Wakil Gubernur DKI Jakarta Basuki Tjahaja Purnama sudah melemparkan
wacana tentang rencana pemerintah DKI menggaji para pemulung. Setelah
muncul beberapa tanggapan, Basuki akhirnya menyampaikan alasan
menjadikan pemulung sebagai honorer Pemprov DKI.
Kalau tidak terukur ya kami pekerjakan saja 2.000 orang pemulung. Paling kami bayar setahun Rp 48 miliar
-- Basuki T Purnama
"Sebagian
(penganan sampah) masih tetap di swasta, tapi untuk penjagaan
kebersihan itu kami ingin swakelola juga," kata Basuki di Kantor
Kelurahan Tanah Sereal, Tambora, Jakarta Barat, Sabtu (22/12/2012).
Dia
menjelaskan, selama ini pemerintah lebih mengandalkan pihak swasta
dalam pengangkutan sampah. Sistemnya diatur berdasarkan jatah volume
sampah yang diangkut. Dengan ukuran tersebut, pemerintah membayarkan
anggaran sampah sesuai besarnya volume.
"Kalau volume sampahnya
sudah cukup, meskipun ini (sampah) berantakan di akhir tahun, mereka
biarkan saja," kata Ahok, sapaan Basuki.
Menurut Ahok, pemerintah
dalam posisi dilematis untuk menetapkan kebijakan anggaran sampah.

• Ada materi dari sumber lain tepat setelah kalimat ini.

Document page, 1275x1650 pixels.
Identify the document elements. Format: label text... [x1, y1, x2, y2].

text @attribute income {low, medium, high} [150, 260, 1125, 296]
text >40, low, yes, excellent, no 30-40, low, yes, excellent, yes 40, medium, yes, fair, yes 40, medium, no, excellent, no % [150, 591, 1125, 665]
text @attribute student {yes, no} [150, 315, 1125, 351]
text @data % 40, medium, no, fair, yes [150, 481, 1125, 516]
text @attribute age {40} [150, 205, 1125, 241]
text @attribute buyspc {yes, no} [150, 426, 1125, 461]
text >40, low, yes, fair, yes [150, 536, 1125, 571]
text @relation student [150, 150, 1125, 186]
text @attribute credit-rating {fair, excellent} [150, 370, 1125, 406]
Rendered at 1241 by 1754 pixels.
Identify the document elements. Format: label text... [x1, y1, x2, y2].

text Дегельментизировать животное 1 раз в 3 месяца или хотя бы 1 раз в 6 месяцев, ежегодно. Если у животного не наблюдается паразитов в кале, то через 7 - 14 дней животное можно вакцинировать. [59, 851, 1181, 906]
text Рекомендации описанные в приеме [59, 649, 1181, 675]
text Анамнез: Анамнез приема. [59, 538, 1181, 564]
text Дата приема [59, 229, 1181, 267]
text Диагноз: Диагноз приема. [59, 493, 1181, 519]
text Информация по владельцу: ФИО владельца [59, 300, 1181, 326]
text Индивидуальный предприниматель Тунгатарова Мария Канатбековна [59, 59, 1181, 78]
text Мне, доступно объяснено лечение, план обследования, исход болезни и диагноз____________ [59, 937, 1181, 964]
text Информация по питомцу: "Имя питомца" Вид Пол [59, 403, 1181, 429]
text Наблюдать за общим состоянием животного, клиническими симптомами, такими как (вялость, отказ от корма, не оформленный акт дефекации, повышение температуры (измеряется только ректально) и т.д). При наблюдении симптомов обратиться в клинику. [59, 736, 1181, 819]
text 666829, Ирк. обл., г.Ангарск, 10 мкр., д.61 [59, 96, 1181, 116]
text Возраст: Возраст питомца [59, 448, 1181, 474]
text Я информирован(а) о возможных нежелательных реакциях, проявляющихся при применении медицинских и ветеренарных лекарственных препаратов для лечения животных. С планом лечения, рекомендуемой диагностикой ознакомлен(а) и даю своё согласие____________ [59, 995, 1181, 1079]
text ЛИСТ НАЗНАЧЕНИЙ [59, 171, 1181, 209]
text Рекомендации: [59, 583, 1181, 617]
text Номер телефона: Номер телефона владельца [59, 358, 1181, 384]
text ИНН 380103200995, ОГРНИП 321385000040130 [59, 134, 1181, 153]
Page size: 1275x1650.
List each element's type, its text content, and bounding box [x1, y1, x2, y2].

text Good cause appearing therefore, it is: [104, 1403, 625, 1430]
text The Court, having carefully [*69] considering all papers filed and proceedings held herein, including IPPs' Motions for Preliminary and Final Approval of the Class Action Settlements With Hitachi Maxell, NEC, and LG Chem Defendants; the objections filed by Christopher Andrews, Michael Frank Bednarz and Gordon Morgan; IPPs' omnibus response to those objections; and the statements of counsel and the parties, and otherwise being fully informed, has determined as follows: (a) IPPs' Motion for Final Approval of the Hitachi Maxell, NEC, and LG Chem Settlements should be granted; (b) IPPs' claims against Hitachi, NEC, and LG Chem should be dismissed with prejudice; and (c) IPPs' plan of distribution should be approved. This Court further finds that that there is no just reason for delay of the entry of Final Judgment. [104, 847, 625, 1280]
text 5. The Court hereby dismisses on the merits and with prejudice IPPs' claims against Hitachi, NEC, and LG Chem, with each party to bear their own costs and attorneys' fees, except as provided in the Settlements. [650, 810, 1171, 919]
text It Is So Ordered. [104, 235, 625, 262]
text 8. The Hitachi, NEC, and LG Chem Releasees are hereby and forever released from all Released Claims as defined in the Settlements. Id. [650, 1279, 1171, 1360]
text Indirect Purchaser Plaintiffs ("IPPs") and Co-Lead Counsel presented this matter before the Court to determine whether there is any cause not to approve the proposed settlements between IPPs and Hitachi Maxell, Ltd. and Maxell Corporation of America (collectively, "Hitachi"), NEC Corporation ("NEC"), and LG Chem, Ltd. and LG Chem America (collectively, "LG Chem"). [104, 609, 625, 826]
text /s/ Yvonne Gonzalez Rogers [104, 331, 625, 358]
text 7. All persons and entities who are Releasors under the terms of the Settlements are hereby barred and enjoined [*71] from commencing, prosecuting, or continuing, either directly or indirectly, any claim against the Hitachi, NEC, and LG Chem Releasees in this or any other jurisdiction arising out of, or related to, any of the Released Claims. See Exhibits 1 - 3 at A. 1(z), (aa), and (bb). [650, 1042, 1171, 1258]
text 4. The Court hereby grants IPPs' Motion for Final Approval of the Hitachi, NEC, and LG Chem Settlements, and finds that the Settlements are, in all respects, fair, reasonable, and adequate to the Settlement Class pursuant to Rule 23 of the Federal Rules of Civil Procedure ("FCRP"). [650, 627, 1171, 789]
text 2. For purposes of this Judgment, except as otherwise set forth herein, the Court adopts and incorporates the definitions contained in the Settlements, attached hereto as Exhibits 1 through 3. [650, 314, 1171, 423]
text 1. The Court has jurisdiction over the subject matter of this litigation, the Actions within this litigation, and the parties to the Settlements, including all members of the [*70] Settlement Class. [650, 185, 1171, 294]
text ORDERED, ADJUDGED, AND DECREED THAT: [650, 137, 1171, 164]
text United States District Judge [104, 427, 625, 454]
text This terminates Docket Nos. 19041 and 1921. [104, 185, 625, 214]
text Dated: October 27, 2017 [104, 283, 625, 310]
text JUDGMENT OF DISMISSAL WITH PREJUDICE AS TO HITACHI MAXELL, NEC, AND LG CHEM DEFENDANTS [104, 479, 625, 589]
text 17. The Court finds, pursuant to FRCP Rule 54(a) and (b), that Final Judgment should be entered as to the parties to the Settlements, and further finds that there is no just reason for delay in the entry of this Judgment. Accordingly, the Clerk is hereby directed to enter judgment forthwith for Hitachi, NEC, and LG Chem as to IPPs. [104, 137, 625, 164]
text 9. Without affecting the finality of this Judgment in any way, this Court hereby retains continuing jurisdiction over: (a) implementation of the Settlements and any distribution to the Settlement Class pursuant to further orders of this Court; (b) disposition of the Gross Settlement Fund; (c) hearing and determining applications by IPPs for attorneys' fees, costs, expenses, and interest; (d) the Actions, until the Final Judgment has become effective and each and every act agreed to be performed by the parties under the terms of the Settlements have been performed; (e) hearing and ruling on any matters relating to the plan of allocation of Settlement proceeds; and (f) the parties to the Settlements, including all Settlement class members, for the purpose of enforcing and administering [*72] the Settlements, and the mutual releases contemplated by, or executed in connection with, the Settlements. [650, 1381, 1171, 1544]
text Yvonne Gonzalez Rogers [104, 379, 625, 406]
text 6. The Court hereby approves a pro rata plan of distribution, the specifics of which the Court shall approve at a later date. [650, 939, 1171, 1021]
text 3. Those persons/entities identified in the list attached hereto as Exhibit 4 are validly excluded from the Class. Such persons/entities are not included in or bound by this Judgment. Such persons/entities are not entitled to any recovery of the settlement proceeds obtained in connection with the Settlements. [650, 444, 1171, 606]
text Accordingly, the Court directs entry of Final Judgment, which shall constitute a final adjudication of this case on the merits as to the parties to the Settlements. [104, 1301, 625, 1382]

Seharusnya, pekerjaan tersebut beserta kontrak-kontraknya diatur
berdasarkan kinerja. Namun, masalah yang muncul adalah, tidak akan ada
satu pun kontraktor swasta yang akan terlibat jika hitungannya tidak
didasarkan pada ukuran pasti, yakni volume sampah.
"Kami
(masyarakat) tahunya ya sungai ini, ruas jalan ini harus bersih dari
sampah. Kami tidak bicara berapa volume sampah yang harus diangkut.
Tapi, kalau seperti itu, tidak ada swasta yang mau kerjakan volume tak
terukur," ujar Basuki mengutarakan persoalannya.
Untuk membereskan
sampah-sampah di sungai dan permukiman yang tetap menumpuk setelah
kontraktor hanya mengangkut sesuai jatah volumenya, dibutuhkan kehadiran
tenaga kerja tambahan. Pekerjaan itulah yang akan memanfaatkan jasa
pemulung.
"Kalau tidak terukur ya kami pekerjakan saja 2.000 orang (pemulung). Paling kami bayar setahun Rp 48 miliar," kata Basuki.
Disebutkan
Basuki, anggaran untuk membayar pihak swasta untuk pembersihan sampah
sebesar Rp 90 miliar. Jumlah ini belum termasuk biaya sewa alat sebesar
Rp 135 miliar. Jumlah tersebut terhitung tidak efisien mengingat
persoalan sampah tetap menjadi masalah Ibu Kota.
"Kami taruh saja 2.000 orang, kami bayar sebagai honor dan kami beli 20 alat (angkut sampah), jauh lebih efisien," kata Basuki.